§ **TASK**
Throughout the records below, find the lines with the string "variables" and give how many there are, nothing else.

• • • • •

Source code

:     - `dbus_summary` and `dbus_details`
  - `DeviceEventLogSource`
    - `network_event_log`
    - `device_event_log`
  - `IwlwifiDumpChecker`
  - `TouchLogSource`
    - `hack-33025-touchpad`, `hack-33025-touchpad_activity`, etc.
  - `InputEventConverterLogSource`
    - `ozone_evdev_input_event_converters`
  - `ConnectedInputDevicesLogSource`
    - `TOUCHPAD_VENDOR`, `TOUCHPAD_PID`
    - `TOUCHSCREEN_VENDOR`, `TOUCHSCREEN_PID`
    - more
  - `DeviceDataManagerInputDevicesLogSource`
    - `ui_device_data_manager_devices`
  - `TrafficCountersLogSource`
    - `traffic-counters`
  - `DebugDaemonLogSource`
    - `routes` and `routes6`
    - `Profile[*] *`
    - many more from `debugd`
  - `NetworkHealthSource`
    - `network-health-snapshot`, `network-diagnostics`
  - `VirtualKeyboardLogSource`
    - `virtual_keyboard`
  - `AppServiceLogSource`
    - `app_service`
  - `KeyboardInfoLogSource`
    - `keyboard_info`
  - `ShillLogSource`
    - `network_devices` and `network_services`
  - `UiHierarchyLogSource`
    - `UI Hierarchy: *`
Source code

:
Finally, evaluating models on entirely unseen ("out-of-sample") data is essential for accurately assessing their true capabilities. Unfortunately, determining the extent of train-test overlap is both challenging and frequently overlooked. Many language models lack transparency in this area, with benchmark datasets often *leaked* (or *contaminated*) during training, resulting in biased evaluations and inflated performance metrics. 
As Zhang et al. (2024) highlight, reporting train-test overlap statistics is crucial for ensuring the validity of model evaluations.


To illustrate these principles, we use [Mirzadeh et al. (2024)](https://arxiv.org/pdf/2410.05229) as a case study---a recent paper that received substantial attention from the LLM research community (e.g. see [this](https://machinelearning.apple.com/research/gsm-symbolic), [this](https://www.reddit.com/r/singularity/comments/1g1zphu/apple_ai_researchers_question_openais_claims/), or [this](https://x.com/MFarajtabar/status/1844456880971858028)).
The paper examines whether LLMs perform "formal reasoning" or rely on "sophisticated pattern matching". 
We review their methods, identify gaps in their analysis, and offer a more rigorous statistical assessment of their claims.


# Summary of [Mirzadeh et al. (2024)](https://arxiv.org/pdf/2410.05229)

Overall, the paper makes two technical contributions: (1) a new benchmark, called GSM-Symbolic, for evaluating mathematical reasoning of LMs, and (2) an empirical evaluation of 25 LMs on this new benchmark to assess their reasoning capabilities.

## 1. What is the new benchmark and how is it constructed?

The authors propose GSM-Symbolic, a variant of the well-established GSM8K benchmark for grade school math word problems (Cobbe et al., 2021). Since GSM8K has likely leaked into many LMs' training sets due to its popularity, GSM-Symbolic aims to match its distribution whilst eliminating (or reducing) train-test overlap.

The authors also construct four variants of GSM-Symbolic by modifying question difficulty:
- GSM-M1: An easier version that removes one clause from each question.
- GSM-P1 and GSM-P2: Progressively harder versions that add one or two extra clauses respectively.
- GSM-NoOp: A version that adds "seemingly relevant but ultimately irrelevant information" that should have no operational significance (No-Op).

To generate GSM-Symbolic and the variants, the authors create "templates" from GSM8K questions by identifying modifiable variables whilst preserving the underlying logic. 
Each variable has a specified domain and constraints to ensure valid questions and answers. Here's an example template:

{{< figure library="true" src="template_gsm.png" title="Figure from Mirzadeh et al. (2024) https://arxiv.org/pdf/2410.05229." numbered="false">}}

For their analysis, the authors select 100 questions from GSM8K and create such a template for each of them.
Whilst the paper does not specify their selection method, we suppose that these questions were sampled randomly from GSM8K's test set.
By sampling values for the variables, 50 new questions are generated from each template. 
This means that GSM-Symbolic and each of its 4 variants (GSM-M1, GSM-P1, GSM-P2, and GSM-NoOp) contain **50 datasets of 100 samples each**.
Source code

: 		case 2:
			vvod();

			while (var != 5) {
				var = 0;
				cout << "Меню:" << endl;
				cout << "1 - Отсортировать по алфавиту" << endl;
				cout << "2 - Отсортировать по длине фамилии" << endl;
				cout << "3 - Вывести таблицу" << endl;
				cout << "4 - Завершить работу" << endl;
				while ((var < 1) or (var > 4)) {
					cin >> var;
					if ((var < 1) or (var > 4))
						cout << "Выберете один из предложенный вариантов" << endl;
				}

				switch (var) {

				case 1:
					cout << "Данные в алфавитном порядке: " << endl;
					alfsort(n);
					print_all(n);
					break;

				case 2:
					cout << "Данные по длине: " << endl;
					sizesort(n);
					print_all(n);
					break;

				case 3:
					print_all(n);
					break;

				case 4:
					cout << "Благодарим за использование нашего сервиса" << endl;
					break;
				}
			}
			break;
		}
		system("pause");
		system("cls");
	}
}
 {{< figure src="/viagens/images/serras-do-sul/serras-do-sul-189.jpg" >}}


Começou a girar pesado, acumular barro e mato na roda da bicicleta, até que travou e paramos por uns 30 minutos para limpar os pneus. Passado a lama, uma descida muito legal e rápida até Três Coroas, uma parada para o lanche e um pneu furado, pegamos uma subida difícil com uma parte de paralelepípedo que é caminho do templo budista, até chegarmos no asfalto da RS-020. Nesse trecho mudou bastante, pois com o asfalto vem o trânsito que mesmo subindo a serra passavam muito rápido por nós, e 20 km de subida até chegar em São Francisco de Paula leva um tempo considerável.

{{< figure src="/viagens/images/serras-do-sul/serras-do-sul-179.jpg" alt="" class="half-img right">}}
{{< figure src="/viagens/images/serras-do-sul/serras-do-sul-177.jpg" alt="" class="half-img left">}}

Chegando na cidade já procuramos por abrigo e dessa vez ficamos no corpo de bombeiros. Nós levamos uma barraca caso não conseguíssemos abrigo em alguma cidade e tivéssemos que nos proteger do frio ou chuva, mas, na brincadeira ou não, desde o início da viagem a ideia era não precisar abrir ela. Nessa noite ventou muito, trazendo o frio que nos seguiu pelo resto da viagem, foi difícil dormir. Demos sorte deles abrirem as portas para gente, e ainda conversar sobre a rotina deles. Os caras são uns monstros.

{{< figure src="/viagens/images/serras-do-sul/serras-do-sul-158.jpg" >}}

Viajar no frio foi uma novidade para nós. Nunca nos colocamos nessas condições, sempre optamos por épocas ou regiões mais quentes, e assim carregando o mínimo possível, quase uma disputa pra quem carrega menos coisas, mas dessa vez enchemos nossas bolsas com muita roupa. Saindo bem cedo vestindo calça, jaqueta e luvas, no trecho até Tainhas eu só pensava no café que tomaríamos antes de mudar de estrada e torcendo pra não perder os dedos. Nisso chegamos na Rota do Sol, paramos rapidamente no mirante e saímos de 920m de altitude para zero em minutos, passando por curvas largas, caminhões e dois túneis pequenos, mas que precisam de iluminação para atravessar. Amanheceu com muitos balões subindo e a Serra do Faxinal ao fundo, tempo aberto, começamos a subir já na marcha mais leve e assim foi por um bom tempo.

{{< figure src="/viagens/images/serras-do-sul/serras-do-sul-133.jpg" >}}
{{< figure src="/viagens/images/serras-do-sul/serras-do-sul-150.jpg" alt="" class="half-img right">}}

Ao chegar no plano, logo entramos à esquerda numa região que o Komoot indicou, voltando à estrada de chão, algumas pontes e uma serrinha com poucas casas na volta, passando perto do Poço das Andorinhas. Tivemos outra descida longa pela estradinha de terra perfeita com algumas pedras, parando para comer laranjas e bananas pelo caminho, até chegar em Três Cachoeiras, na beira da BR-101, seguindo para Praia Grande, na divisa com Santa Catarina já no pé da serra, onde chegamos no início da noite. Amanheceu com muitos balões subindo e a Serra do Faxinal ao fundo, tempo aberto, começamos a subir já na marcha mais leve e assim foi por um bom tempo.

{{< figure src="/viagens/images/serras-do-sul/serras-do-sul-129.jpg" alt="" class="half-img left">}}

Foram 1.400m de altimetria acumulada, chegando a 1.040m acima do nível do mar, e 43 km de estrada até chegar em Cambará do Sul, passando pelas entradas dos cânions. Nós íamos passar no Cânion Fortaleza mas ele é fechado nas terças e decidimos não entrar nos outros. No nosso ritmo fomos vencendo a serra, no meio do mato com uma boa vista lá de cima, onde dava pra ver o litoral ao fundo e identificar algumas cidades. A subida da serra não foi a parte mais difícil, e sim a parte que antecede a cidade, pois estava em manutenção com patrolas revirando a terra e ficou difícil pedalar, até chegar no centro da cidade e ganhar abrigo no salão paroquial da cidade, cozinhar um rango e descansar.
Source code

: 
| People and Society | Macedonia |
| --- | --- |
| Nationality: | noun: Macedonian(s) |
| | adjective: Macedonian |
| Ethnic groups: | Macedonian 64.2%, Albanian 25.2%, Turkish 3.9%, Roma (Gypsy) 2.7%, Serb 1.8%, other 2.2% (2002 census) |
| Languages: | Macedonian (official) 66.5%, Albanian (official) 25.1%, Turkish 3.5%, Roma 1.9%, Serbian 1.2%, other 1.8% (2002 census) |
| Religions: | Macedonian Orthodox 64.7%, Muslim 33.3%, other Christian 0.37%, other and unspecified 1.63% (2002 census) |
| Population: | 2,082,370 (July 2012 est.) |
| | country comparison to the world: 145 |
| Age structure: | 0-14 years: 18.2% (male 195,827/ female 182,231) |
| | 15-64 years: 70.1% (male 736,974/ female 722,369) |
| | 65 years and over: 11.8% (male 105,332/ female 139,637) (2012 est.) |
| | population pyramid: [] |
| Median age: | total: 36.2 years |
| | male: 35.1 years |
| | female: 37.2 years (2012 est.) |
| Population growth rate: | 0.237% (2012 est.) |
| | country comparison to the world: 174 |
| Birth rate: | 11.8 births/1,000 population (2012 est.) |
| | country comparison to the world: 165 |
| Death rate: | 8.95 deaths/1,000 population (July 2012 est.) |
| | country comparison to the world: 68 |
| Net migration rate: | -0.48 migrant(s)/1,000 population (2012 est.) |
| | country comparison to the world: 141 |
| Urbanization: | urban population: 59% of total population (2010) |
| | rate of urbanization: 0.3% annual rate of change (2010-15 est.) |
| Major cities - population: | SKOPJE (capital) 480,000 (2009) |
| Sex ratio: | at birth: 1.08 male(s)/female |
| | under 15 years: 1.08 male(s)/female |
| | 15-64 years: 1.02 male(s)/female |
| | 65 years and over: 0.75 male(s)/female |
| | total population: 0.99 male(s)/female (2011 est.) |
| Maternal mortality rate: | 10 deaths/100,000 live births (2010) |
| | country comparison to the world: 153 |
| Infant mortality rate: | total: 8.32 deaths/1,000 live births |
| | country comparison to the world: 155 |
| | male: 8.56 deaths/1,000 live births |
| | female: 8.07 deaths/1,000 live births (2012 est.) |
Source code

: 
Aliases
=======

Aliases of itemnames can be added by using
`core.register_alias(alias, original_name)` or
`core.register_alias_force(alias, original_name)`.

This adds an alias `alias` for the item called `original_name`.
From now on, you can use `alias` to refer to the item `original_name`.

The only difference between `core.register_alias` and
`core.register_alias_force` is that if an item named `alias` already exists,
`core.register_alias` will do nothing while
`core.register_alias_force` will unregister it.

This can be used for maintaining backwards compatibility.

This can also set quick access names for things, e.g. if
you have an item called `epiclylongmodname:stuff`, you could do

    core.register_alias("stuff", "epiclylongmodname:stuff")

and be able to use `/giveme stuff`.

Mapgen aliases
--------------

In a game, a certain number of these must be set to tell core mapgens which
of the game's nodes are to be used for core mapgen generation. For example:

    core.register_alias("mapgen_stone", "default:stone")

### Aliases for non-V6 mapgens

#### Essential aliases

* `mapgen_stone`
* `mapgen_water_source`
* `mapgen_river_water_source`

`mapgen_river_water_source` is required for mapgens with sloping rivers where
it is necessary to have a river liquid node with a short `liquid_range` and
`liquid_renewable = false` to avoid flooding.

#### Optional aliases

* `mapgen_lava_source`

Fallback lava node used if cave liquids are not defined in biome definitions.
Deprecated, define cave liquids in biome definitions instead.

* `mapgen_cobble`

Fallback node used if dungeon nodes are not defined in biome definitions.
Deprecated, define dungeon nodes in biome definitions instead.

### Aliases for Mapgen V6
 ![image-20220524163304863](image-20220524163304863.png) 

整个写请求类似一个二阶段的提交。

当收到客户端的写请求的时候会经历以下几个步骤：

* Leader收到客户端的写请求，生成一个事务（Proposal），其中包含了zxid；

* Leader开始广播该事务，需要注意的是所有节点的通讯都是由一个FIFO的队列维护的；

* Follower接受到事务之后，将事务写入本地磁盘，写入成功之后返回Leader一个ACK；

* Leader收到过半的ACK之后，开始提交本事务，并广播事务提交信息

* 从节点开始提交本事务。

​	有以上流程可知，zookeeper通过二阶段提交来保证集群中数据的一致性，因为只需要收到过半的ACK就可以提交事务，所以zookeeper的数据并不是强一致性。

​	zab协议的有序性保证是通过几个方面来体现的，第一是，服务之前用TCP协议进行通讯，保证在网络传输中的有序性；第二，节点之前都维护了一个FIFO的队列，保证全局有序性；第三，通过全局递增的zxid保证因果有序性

• • • • •

§ **RESPONSE TO THIS EXERCISE**
2